TASK TO COMPLETE ::
Select each line from the rows below that contains the word "evästeitä", matching uppercase and lowercase letters exactly.

───── DATA

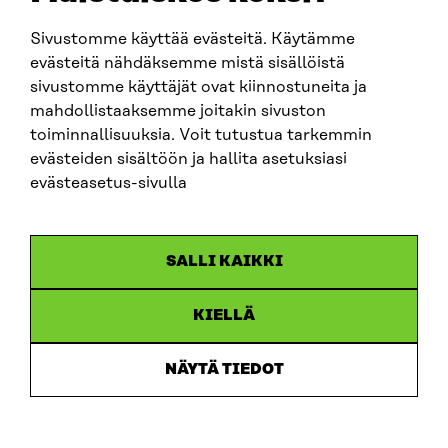
sitra@sitra.fi
Sivustomme käyttää evästeitä. Käytämme
evästeitä nähdäksemme mistä sisällöistä
sivustomme käyttäjät ovat kiinnostuneita ja
SITRA ON SOCIAL MEDIA
mahdollistaaksemme joitakin sivuston
toiminnallisuuksia. Voit tutustua tarkemmin
LinkedIn
evästeiden sisältöön ja hallita asetuksiasi
Instagram
evästeasetus-sivulla
YouTube
SALLI KAIKKI
KIELLÄ
Data protection
Cookie settings
NÄYTÄ TIEDOT
Reporting channel
Accessibility statement
Sitra’s Digital Communication and Web Services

──────────

PROBLEM SOLUTION ::
Sivustomme käyttää evästeitä. Käytämme
evästeitä nähdäksemme mistä sisällöistä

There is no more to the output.